Ingrédients : les listes types à connaître
L'OIV (Organisation internationale de la vigne et du vin) et le CEEV (Comité européen des entreprises vins) ont publié des listes types d'ingrédients par catégorie. À titre indicatif, un vin rouge sec standard déclarera :
- Raisins (mention obligatoire en tête de liste).
- Conservateurs : dioxyde de soufre (E220), sulfites.
- Le cas échéant : auxiliaires de vinification (caséine, bentonite, gélatine, albumine, ovalbumine), qui ne sont pas tenus d'être mentionnés s'ils ne sont pas présents dans le produit fini en quantité décelable.
Pour les vins bio (règlement UE 2018/848), la liste des intrants autorisés est plus restrictive : les œnologues biologiques produisent généralement des listes d'ingrédients plus courtes, ce qui devient un argument commercial.
Les pièges fréquents
Trois erreurs reviennent systématiquement dans les contrôles DGCCRF et leurs équivalents européens :
- Oublier la mention « kJ / kcal » sur l'étiquette physique. C'est le manquement le plus fréquent et le plus facile à sanctionner.
- Confondre QR code de e-label et QR code marketing. Un vigneron ne peut pas avoir un seul QR code qui mène à la fois aux ingrédients et à un mini-site commercial.

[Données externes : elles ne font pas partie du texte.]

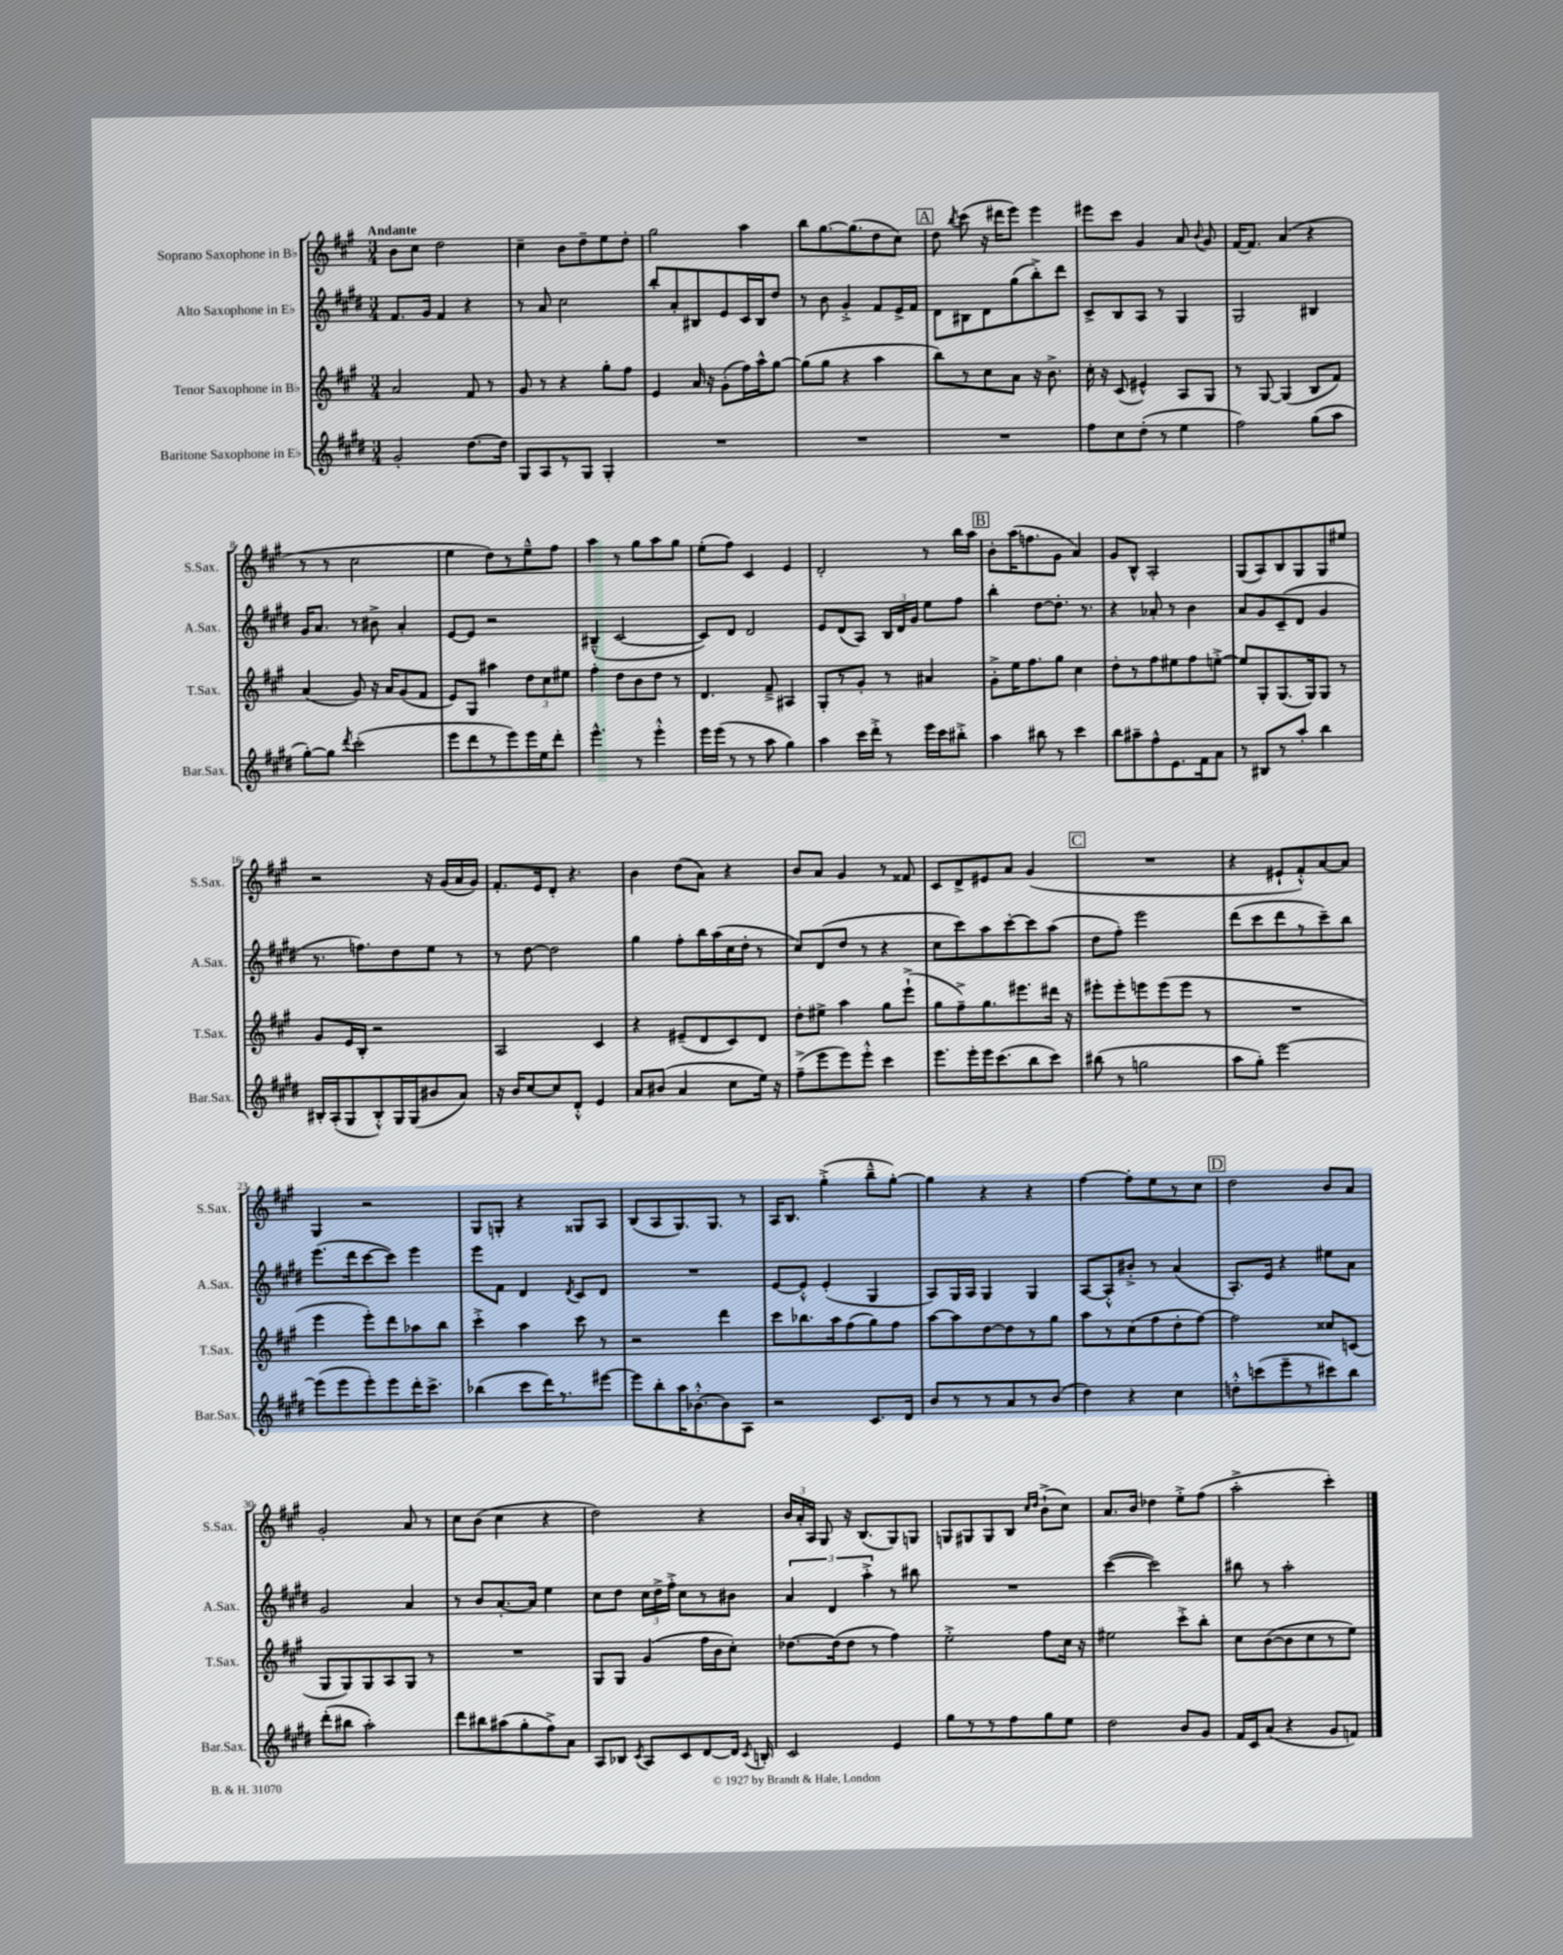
<<
\new StaffGroup <<
\new Staff = "s0" \with { instrumentName = "Soprano Saxophone in Bb" shortInstrumentName = "S.Sax." } {
    \clef treble \key a \major \numericTimeSignature \time 3/4 \tempo "Andante"
    \autoBeamOff b'8[ cis''8] d''2 |
    cis''4-- b'8[ d''8-- e''8 d''8]-. |
    gis''2 a''4 |
    b''8[ gis''8.~ gis''8.( d''8 cis''8]) |
    \mark \markup { \box "A" } d''8 \acciaccatura { b''8 } cis'''8( r16 dis'''16[ e'''8]) e'''4 |
    eis'''8[ cis'''8] gis'4 a'8 \appoggiatura { b'8 } gis'8 |
    fis'16[~ fis'8.] a'4( r4 |
    r8 r8 cis''2 |
    e''4 d''8[) r8 e''8---^ fis''8] |
    a''4 r8 gis''8[ a''8 gis''8] |
    e''8[-.( fis''8]) cis'4 e'4 |
    d'2-. r8 b''16[ a''16] |
    \mark \markup { \box "B" } b'8[-. a''16( f''8. gis'8] a'4) |
    gis'8[ b8]-^ a2-. |
    gis8[( a8) b8 gis8 gis8 eis''8] |
    r2 r16 gis'16[( a'16 gis'16]) |
    fis'8.[-. e'16 d'8]-. r4. |
    b'4 d''8[( a'8]) r4 |
    b'8[ a'8] gis'4 r8 fisis'8 |
    cis'8[ d'8-> eis'8 a'8] gis'4( |
    \mark \markup { \box "C" } R2. |
    r4 eis'8[-! fis'8-.-^) a'8~ a'8] |
    gis4 r2 |
    gis8[ g8]-. r4 gisis8[ a8] |
    b8[( a8 gis8.) gis8.] r8 |
    a16[ b8.] gis''4-.->( b''8[---^ gis''8]~-.) |
    gis''4 r4 r4 |
    fis''4~ fis''8[-. e''8 r8 cis''8] |
    \mark \markup { \box "D" } d''2 b'8[ a'8] |
    gis'2-. a'8 r8 |
    cis''8[ b'8]( cis''4 r4 |
    d''2) r4 |
    \tuplet 3/2 { b'16[ a'16-. a16] } gis8 r16 b8.[( gis8) g8] |
    g8[ gis8 gis8 b8] \grace { cis''16[ d''16] } b'8[-!->( cis''8]) |
    a'8.[ b'16] des''4 e''8[-.-> fis''8]( |
    a''2-.-> cis'''4-.) \bar "|." |
}
\new Staff = "s1" \with { instrumentName = "Alto Saxophone in Eb" shortInstrumentName = "A.Sax." } {
    \clef treble \key e \major \numericTimeSignature \time 3/4
    \autoBeamOff fis'8.[ gis'16] fis'4 r4 |
    r8 a'8 cis''2 |
    b''8[-. a'8-. bis8 e'8 cis'16 bis16 dis''8] |
    r8 b'8 gis'4-.-> fis'8[ e'16-> fis'16] |
    \mark \markup { \box "A" } dis'8[ bis8 dis'8 gis''8( b''8-.->) dis'''8] |
    cis'8[-> b8 a8] r8 gis4 |
    gis2 bis4 |
    gis'16[ a'8.] r8 bis'8-> a'4-. |
    e'8[~ e'8] r2 |
    bis4---^( cis'2~ |
    cis'8[) dis'8] dis'2 |
    e'8[ dis'8( a8]) \tuplet 3/2 { b16[ dis'16 gis'16] } e''8[ fis''8] |
    \mark \markup { \box "B" } b''4-. dis''8[~ dis''8.]-. r8. |
    r4 aes'8-. r8 b'4 |
    a'8[ gis'8 cis'8--( dis'8] gis'4 |
    r8. f''8.[) dis''8 e''8] r8 |
    r8 dis''8~ dis''2 |
    gis''4 fis''8[-. b''16 a''16( cis''16 dis''16]-. r8 |
    cis''8[) dis'8( dis''8] r8 r4 |
    cis''8[ cis'''8) a''8 cis'''8~-. cis'''8 a''8]( |
    \mark \markup { \box "C" } dis''8[ fis''8]-.) e'''2 |
    dis'''8[( cis'''8 dis'''8 r8 cis'''8--) b''8] |
    e'''8.[( dis'''16 cis'''8~ cis'''8]) e'''4 |
    e'''8[ fis'8] dis'4 \acciaccatura { dis'8 } cis'8[ dis'8] |
    R2. |
    e'8[~ e'8]-.-^ e'4-.( gis4 |
    a8[) gis16 a16] gis4 gis4 |
    a8[~ a8-.-^ bis'8]-.-> r8 a'4( |
    \mark \markup { \box "D" } a8.[-.) e'16] r4 eis''8[ a'8] |
    gis'2 a'4 |
    r8 b'8[ a'8.~-. a'16] e''4 |
    cis''8[ dis''8] \tuplet 3/2 { cis''16[ dis''16-> fis''16]-.-> } cis''8[ r8 bis'8] |
    \tuplet 3/2 { a'4 dis'4 a''4-.-> } r8 bis''8 |
    R2. |
    cis'''4~( cis'''2) |
    bis''8 r8 a''2-. \bar "|." |
}
\new Staff = "s2" \with { instrumentName = "Tenor Saxophone in Bb" shortInstrumentName = "T.Sax." } {
    \clef treble \key a \major \numericTimeSignature \time 3/4
    \autoBeamOff a'2 fis'8 r8 |
    gis'8 r8 r4 gis''8[-. fis''8] |
    e'4 a'16 r16 gis'8[-.( fis''16) a''16-^ gis''8]~ |
    gis''8[( gis''8] r4 a''4 |
    \mark \markup { \box "A" } b''8[) r8 cis''8 a'8] r16 b'8.-> |
    cis''16-. r16 cis'8( eis'4-^) a8[ gis8] |
    r8 gis8~ gis4( b8[ fis'8]) |
    a'4( gis'8) r16 a'16[ gis'8( fis'8] |
    e'8[) gis8] ais''4 \tuplet 3/2 { d''8[ cis''8 eis''8] } |
    fis''4-. d''8[ b'8 d''8] r8 |
    d'4. fis'8---> ais4 |
    gis8[-. r8 gis'8]-. r8 ais'4 |
    \mark \markup { \box "B" } gis'8[-.-> e''16 fis''8. gis''8] cis''4 |
    d''8[-. r8 fis''8 eis''8 fis''8 e''8]~-.-> |
    e''8[ gis8-. gis8.( gis16) gis8] r8 |
    gis'8[ e'16 b16]-. r2 |
    a2 cis'4 |
    r4 eis'8[--( d'8 cis'8) d'8] |
    d''8[-. eis''8]-> a''4 gis''8[ e'''8]-!->( |
    gis''8[ fis''8--->) gis''8. eis'''8. dis'''16] r16 |
    \mark \markup { \box "C" } eis'''8[-. eis'''8-. e'''8 e'''8( e'''8] r8 |
    R2. |
    e'''4 e'''8[-.) d'''8 aes''8 b''8] |
    cis'''4-.-> a''4 cis'''8 r8 |
    r2 d'''4 |
    cis'''8[ bes''8. a''16 fis''8( gis''8) fis''8] |
    a''8[~ a''8 d''8~ d''8 r8 gis''8] |
    a''8[ r8 cis''8( fis''8 d''8-. fis''8]~) |
    \mark \markup { \box "D" } fis''2 cisis''8[ c'8]( |
    gis8[ gis8) gis8 a8 gis8] r8 |
    R2. |
    gis8[ gis8] gis'4( fis''16[ b'16 cis''8]-.) |
    des''8.[~ des''16( des''8] r8 fis''4) |
    e''2-.-> fis''8[ cis''16] r16 |
    eis''2 cis'''8[-.-> b''8]-. |
    cis''8[ b'8~( b'8 cis''8 r8 e''8]) \bar "|." |
}
\new Staff = "s3" \with { instrumentName = "Baritone Saxophone in Eb" shortInstrumentName = "Bar.Sax." } {
    \clef treble \key e \major \numericTimeSignature \time 3/4
    \autoBeamOff gis'2-. dis''8.[~ dis''16] |
    gis8[ a8 r8 gis8] gis4-. |
    R2. |
    R2. |
    \mark \markup { \box "A" } R2. |
    fis''8[ cis''8 dis''8]-.( r8 e''4 |
    fis''2) gis''8[( a''8] |
    gis''8[~-.) gis''8] \acciaccatura { dis'''8 } cis'''2-.( |
    e'''8[ dis'''8 r8 e'''8) e'''16 e''16 dis'''8]-. |
    e'''4.-^ r8 e'''4-.-^ |
    e'''16[ e'''16]( r8 r8 a''8 gis''4) |
    a''4 cis'''16[ dis'''16]-.-> r8 e'''16[ cis'''16 bis''8]-.-> |
    \mark \markup { \box "B" } a''4 bis''8 r8 cis'''4 |
    b''8[ ais''8-- fis''8-^ e'8. fis'16 a'8] |
    r8 bis8[ r8 a''8]-. b''4 |
    bis16[-. a16-.( gis8 bis8-.-^) gis16 gis16( bis'8 a'8]) |
    r16 b'16[ cis''8~ cis''8 dis'8]-.-^ e'4 |
    a'8[ bis'8]( a'4 cis''8[ e''16]) r16 |
    fis''8[--->( e'''8 e'''8) e'''8]-.-^ cis'''4 |
    e'''8.[ e'''16-. e'''16 cis'''8.( b''8 cis'''8]) |
    \mark \markup { \box "C" } bis''8( r8 g''2 |
    a''8[ gis''8]-.) e'''2~ |
    e'''8[( e'''8 e'''8-.) e'''8 dis'''16-. cis'''8.]-> |
    bes''4( cis'''8[ dis'''16) r8. eis'''8]~ |
    eis'''8[ b''8-. a''16 bes'8.~-.-^ bes'8 a8] |
    r2 cis'8.[ dis'16] |
    b'8[ r8 r8 a'8 r8 b'8]( |
    dis''4) r4 cis''4 |
    \mark \markup { \box "D" } d''8[-.-^ c'''8( e'''8-- r8 cis'''8) b''8] |
    dis'''8[-.( bis''8] a''2-.) |
    dis'''8[ bis''8 ais''8( gis''8-. fis''8->) a'8] |
    a8[ bes8] \acciaccatura { cis'8 } a8[ cis'8 dis'8~ dis'16] \acciaccatura { cis'8 } b16-. |
    cis'2 e'4 |
    gis''8[ r8 r8 fis''8 gis''8 e''8] |
    dis''2 b'8[ gis'8] |
    fis'16[ cis'16 a'8]( r4 gis'8[ f'8]) \bar "|." |
}
>>
>>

- Page e-label hébergée sur un domaine éphémère. Utiliser un raccourcisseur d'URL (bit.ly, t.co) crée un risque sérieux de rupture à 5 ou 10 ans.
Conclusion
Le e-label vin est plus qu'une contrainte réglementaire : c'est l'occasion pour les vignerons de rouvrir le dialogue direct avec leur consommateur final. Bien fait, il devient une page de marque permanente, sobre, neutre, qui inspire confiance — c'est précisément le contraire de la publicité traditionnelle. Les vignerons qui ont investi tôt dans des plateformes e-label conformes (incluant VeraTrace) constatent un effet collatéral inattendu : leurs cavistes et restaurateurs utilisent eux aussi la page comme support de formation à la vente, ce qui valorise la cuvée au lieu de la banaliser.